_Goal_
Copy every naming line in the data below word for word, and leave the pictures out.

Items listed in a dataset
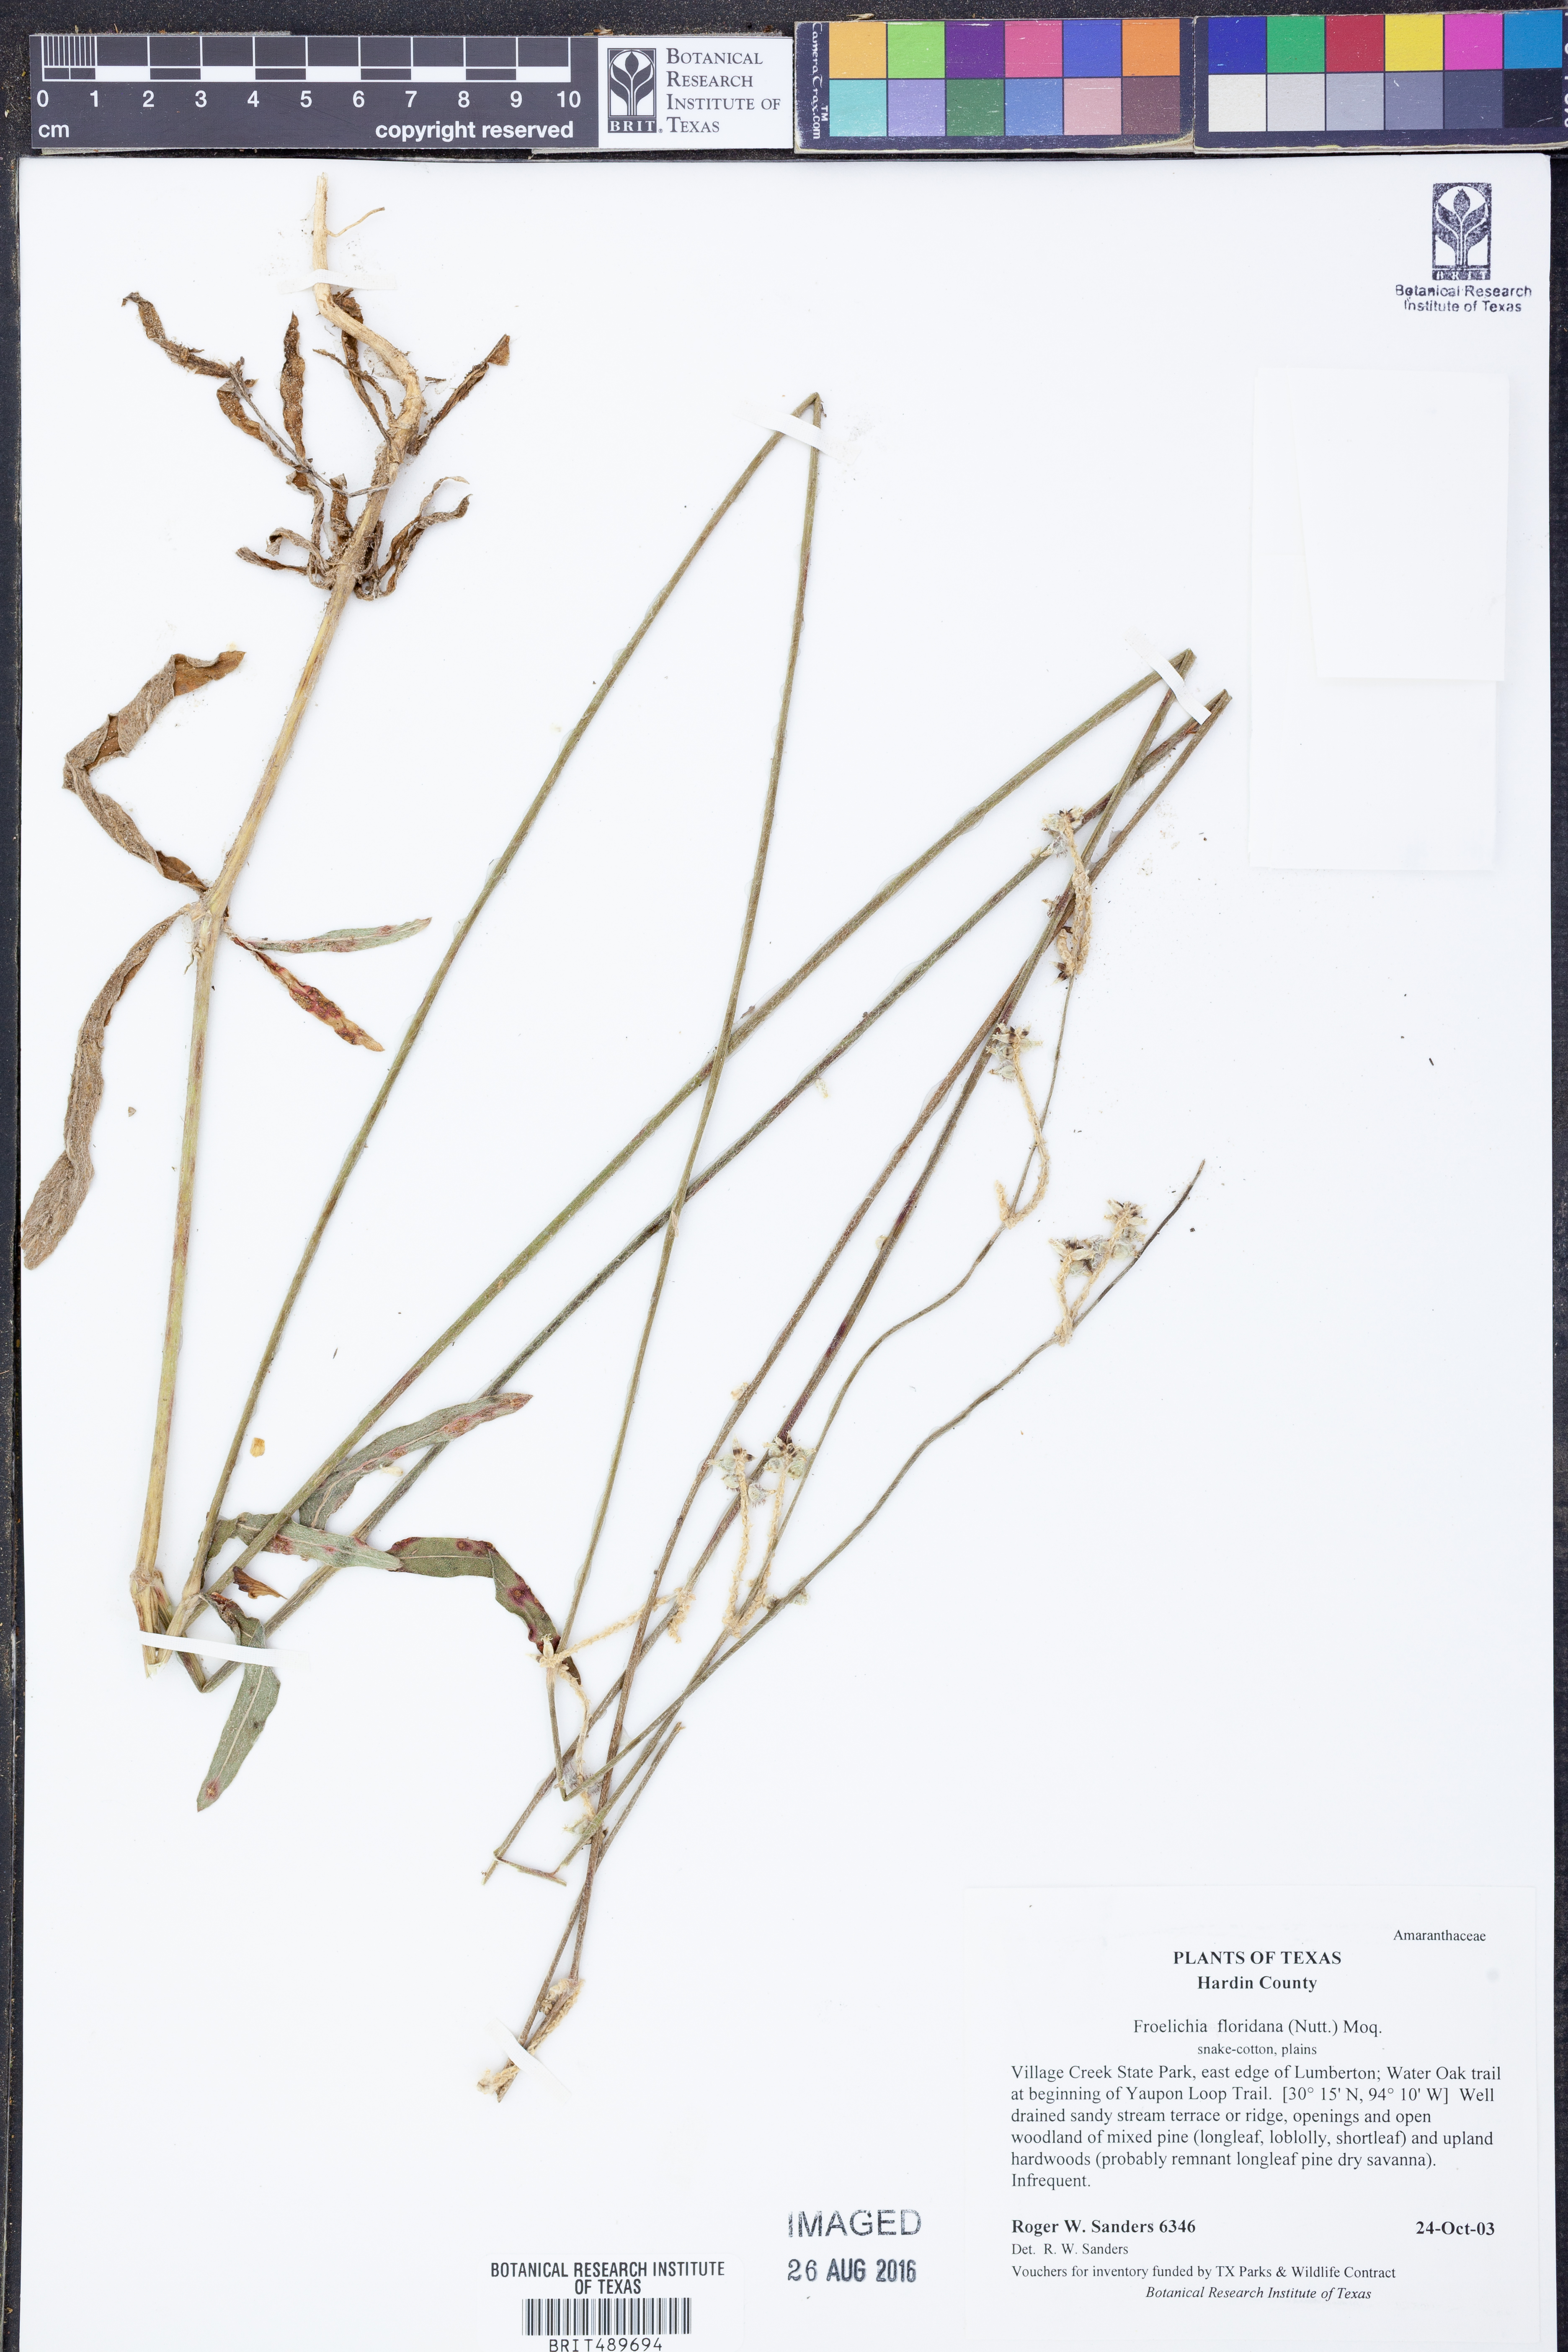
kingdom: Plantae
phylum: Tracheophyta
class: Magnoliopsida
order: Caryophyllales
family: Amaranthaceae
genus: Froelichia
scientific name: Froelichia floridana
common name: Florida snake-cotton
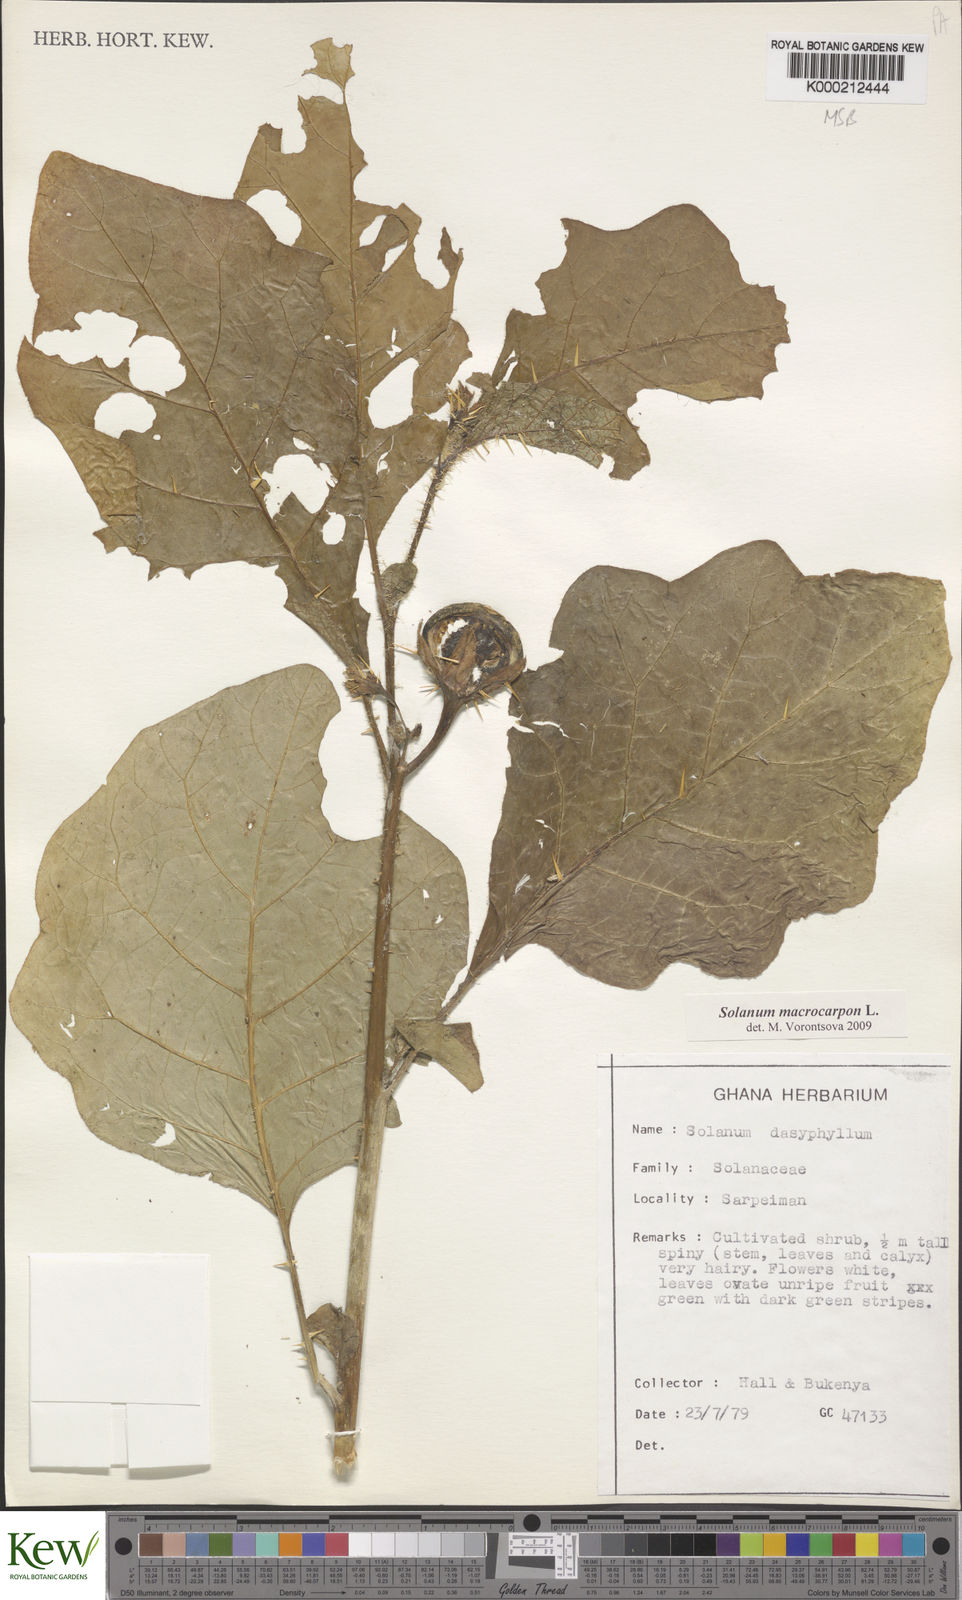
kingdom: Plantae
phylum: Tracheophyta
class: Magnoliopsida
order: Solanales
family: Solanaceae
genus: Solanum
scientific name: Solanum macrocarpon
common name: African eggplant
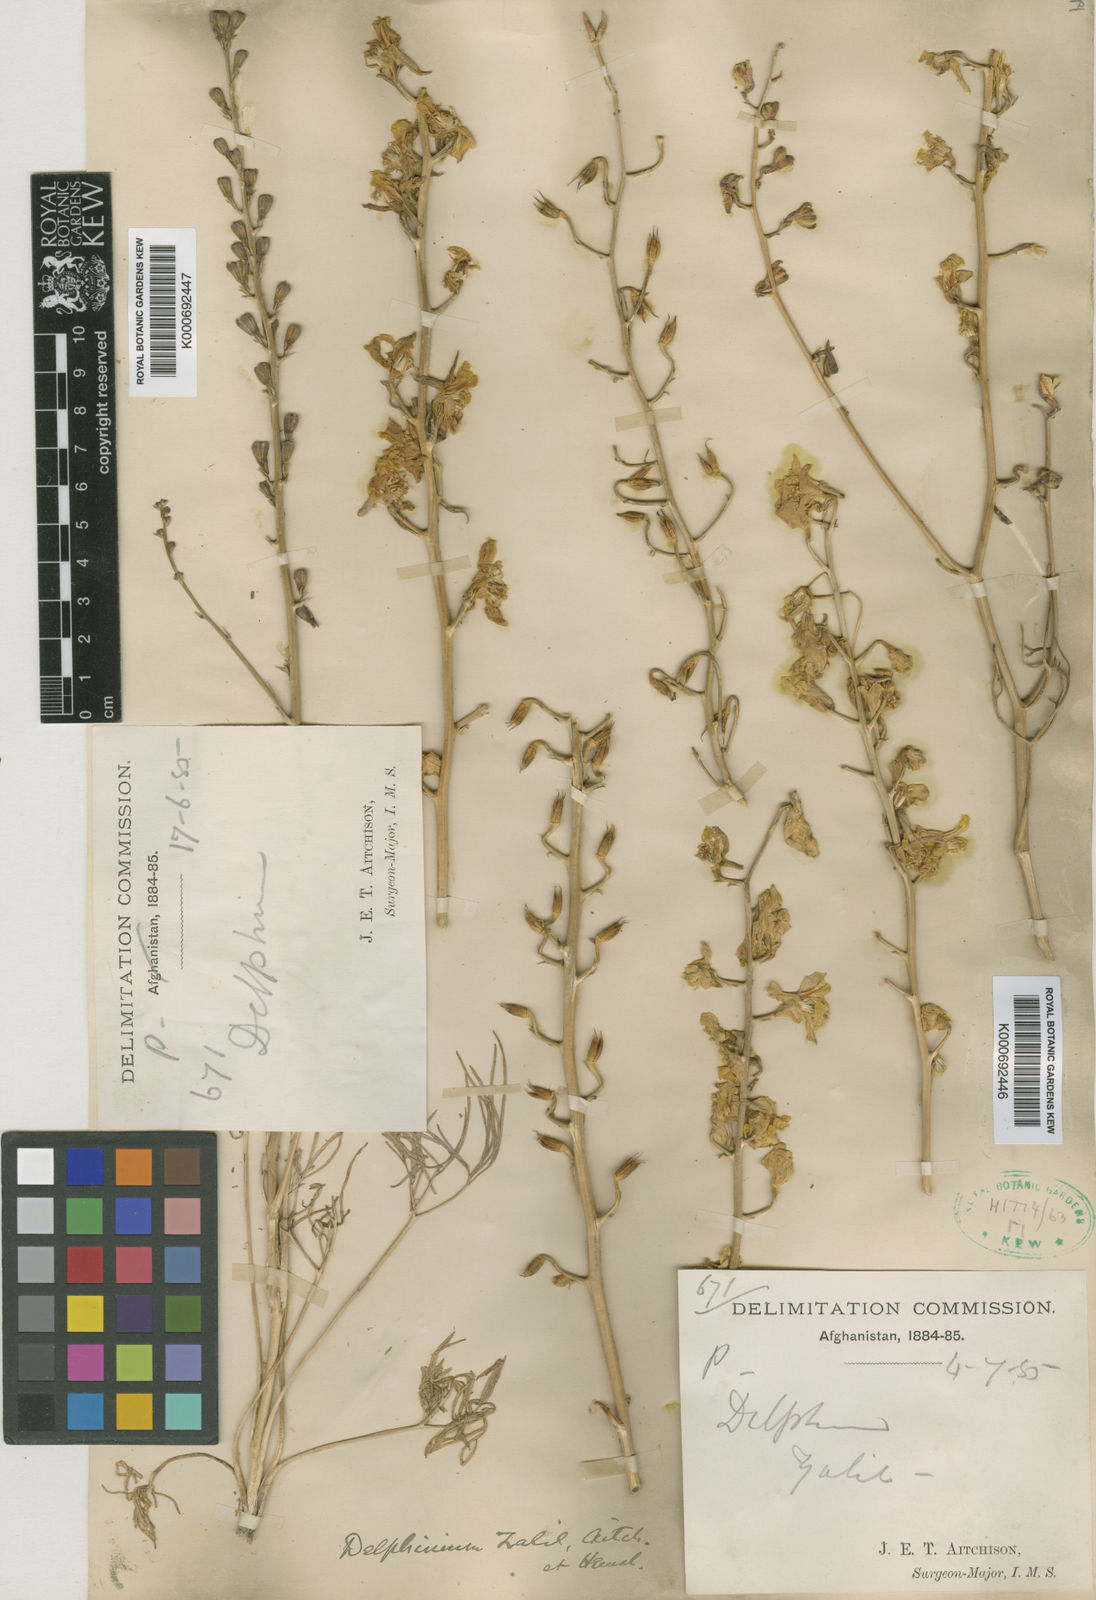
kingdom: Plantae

_Output for this task_
kingdom: Plantae
phylum: Tracheophyta
class: Magnoliopsida
order: Caryophyllales
family: Amaranthaceae
genus: Froelichia
scientific name: Froelichia floridana
common name: Florida snake-cotton
kingdom: Plantae
phylum: Tracheophyta
class: Magnoliopsida
order: Solanales
family: Solanaceae
genus: Solanum
scientific name: Solanum macrocarpon
common name: African eggplant
kingdom: Plantae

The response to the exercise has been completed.